>> Begin

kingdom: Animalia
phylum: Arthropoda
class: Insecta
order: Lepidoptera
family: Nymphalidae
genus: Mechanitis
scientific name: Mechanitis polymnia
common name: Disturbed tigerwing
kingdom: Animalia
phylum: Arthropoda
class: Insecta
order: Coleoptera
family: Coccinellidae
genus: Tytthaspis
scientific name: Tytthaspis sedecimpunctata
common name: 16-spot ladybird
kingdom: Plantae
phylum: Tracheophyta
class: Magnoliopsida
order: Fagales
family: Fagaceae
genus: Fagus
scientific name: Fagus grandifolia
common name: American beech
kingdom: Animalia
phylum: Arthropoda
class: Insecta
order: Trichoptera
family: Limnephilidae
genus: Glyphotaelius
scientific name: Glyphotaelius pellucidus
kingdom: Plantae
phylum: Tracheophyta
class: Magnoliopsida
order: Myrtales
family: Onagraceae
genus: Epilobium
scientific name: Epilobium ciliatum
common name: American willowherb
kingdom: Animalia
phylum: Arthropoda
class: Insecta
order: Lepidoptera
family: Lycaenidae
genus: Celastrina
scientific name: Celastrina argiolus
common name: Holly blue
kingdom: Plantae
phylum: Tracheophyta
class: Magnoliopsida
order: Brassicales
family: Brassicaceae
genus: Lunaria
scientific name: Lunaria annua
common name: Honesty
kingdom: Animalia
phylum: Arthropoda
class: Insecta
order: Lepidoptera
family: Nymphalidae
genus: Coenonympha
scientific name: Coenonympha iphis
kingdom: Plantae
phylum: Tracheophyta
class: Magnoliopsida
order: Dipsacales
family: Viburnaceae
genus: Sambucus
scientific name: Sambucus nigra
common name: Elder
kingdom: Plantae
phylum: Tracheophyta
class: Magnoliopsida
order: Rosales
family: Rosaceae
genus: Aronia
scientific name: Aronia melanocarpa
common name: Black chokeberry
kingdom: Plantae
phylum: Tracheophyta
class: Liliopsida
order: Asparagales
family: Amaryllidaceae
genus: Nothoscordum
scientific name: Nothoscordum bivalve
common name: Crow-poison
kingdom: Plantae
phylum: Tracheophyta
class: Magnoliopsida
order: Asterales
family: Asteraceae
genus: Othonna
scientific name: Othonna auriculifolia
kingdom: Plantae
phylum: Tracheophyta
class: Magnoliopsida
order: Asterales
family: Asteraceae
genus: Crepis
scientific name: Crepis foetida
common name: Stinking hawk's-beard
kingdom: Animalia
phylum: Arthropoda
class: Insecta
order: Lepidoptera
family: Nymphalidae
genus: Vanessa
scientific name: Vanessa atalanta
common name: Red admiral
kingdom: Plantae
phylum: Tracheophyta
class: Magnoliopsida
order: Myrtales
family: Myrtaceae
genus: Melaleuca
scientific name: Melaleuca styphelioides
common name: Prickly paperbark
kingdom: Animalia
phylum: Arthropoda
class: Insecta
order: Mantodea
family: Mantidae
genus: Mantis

>> End

Required work: Can you repeat every line of the data above word for word, keeping the original order?

Worked answer:
kingdom: Animalia
phylum: Arthropoda
class: Insecta
order: Lepidoptera
family: Nymphalidae
genus: Mechanitis
scientific name: Mechanitis polymnia
common name: Disturbed tigerwing
kingdom: Animalia
phylum: Arthropoda
class: Insecta
order: Coleoptera
family: Coccinellidae
genus: Tytthaspis
scientific name: Tytthaspis sedecimpunctata
common name: 16-spot ladybird
kingdom: Plantae
phylum: Tracheophyta
class: Magnoliopsida
order: Fagales
family: Fagaceae
genus: Fagus
scientific name: Fagus grandifolia
common name: American beech
kingdom: Animalia
phylum: Arthropoda
class: Insecta
order: Trichoptera
family: Limnephilidae
genus: Glyphotaelius
scientific name: Glyphotaelius pellucidus
kingdom: Plantae
phylum: Tracheophyta
class: Magnoliopsida
order: Myrtales
family: Onagraceae
genus: Epilobium
scientific name: Epilobium ciliatum
common name: American willowherb
kingdom: Animalia
phylum: Arthropoda
class: Insecta
order: Lepidoptera
family: Lycaenidae
genus: Celastrina
scientific name: Celastrina argiolus
common name: Holly blue
kingdom: Plantae
phylum: Tracheophyta
class: Magnoliopsida
order: Brassicales
family: Brassicaceae
genus: Lunaria
scientific name: Lunaria annua
common name: Honesty
kingdom: Animalia
phylum: Arthropoda
class: Insecta
order: Lepidoptera
family: Nymphalidae
genus: Coenonympha
scientific name: Coenonympha iphis
kingdom: Plantae
phylum: Tracheophyta
class: Magnoliopsida
order: Dipsacales
family: Viburnaceae
genus: Sambucus
scientific name: Sambucus nigra
common name: Elder
kingdom: Plantae
phylum: Tracheophyta
class: Magnoliopsida
order: Rosales
family: Rosaceae
genus: Aronia
scientific name: Aronia melanocarpa
common name: Black chokeberry
kingdom: Plantae
phylum: Tracheophyta
class: Liliopsida
order: Asparagales
family: Amaryllidaceae
genus: Nothoscordum
scientific name: Nothoscordum bivalve
common name: Crow-poison
kingdom: Plantae
phylum: Tracheophyta
class: Magnoliopsida
order: Asterales
family: Asteraceae
genus: Othonna
scientific name: Othonna auriculifolia
kingdom: Plantae
phylum: Tracheophyta
class: Magnoliopsida
order: Asterales
family: Asteraceae
genus: Crepis
scientific name: Crepis foetida
common name: Stinking hawk's-beard
kingdom: Animalia
phylum: Arthropoda
class: Insecta
order: Lepidoptera
family: Nymphalidae
genus: Vanessa
scientific name: Vanessa atalanta
common name: Red admiral
kingdom: Plantae
phylum: Tracheophyta
class: Magnoliopsida
order: Myrtales
family: Myrtaceae
genus: Melaleuca
scientific name: Melaleuca styphelioides
common name: Prickly paperbark
kingdom: Animalia
phylum: Arthropoda
class: Insecta
order: Mantodea
family: Mantidae
genus: Mantis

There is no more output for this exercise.